As most of these examples will show, anarchist societies can be formed, and can be stabilized. A large problem isn't that it can't work but the unfortunate fact that many in anarchist societies are pacifists and lack armies, and rulers swoop into the community and take it over. Either that, or the anarchist community fights for it's community and eventually is defeated by the larger forces.

I feel what this proves is that this is possible, it's just that all people need to wake up from this state indoctrination and come together so we all can live in truly free communities. I also think a large enough defense is needed to repel possible invaders.

Other than the above examples, the exact shape of an anarchist society isn't that well known, as I've explained before. Not only is there few examples, but anarchism itself is simply a philosophy which states that man can live without rulers in peace and harmony (with some exceptions obviously - no society is perfect). Anarchism doesn't necessarily have a set pattern for success because of the constant changes that occur within civilizations. Any method of management must also be flexible if it is to survive. To quote the anarchist Emma Goldman from her essay, Anarchism: What it Really Stands For:

"Anarchism is not, as some might suppose, a theory of the future to be realized through divine inspiration. It is a living force in the affairs of our life, constantly creating new conditions. The methods of anarchism therefore do not comprise an iron-clad program to be carried out under all circumstances. Methods must grow out of the economic needs of each place and clime, and of the intellectual and temperamental requirements of the individual....Anarchism does not stand for military drill and uniformity; it does, however, stand for the spirit of revolt, in whatever form, against everything that hinders human growth. All anarchists agree in that, as they also agree in their opposition to the political machinery as a means of bringing about the great social change."

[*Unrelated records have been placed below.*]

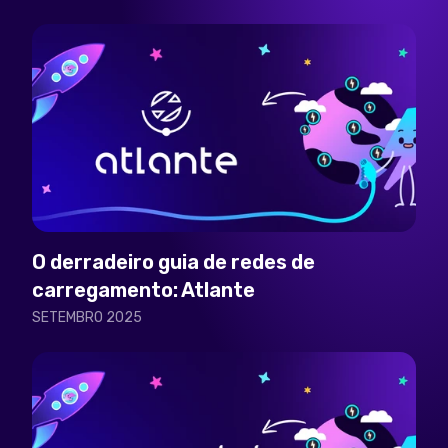
O derradeiro guia de redes de
carregamento: Atlante
SETEMBRO 2025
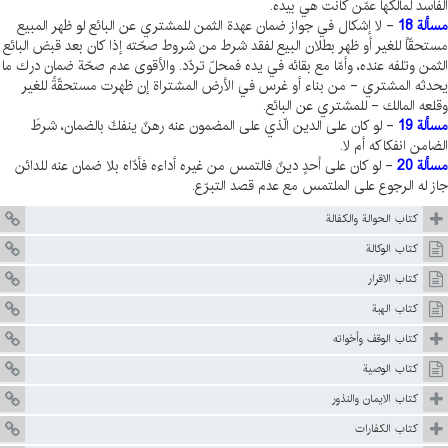
الفاسد لمالكها عمّن كانت هي بيده.
مسألة 18
- لا إشكال في جواز ضمان عهدة الثمن للمشتري عن البائع لو ظهر المبيع
مستحقّاً للغير أو ظهر بطلان البيع لفقد شرط من شروط صحّته إذا كان بعد قبض البائع
الثمن وتلفه عنده، وأمّا مع بقائه في يده فمحلّ تردّد. والأقوى عدم صحّة ضمان درك ما
يحدثه المشتري - من بناء أو غرس في الأرض المشتراة إن ظهرت مستحقّةً للغير
وقلعه المالك - للمشتري عن البائع.
مسألة 19
- لو كان على الدين الّذي على المضمون عنه رهنٌ ينفكّ بالضمان، شرطَ
الضامن انفكاكه أم لا.
مسألة 20
- لو كان على أحدٍ دينٌ فالتمس من غيره أداءه فأدّاه بلا ضمان عنه للدائن
جاز له الرجوع على الملتمس مع عدم قصد التبرّع.
كتاب الحوالة والكفالة
كتاب الوكالة
كتاب الاقرار
كتاب الهبة
كتاب الوقف وأخواته
كتاب الوصية
كتاب الايمان والنذور
كتاب الكفارات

- Anarchism and Other Essays, by Emma Goldman, page 45

I'd also like to note an obvious "rebuttal" that some might use in an attempt to make the past anarchist societies an irrelevant argument. Yes, about half of these societies are not in existence anymore, but that doesn't mean such a society could not survive indefinitely. Many of the societies were overrun by powerful armies wishing to take it over. I argue that if such a society can gather a large enough army to defend itself then I see no large problem for the society. Of course, there is always that chance that a more powerful army could overtake the anarchist army, but measures can be put in place to protect the city as much as possible such as barriers, and other obstructions, etc. One must also acknowledge the fact that many of the societies listed are still in existence and so to claim such a society cannot work is foolish. Although, who knows what the future could bring. As I argued in the beginning of this post, if only everyone could see their horrible predicament and pull the wool from their eyes they could see how the state is not needed since everything an all powerful state can do, so can private companies, and individuals. This has been proven with the many examples I've given.

With the several examples I've given I think I've done a good job in squashing several of the claims of the opponents of anarchism such as, "Who will fix the roads, help protect people?," etc." These things are not only possible, but have actually happened in many parts of the world.

In upcomming posts I will explain other aspects of anarchist societies, and further prove that the state is not needed in any way, shape, or form.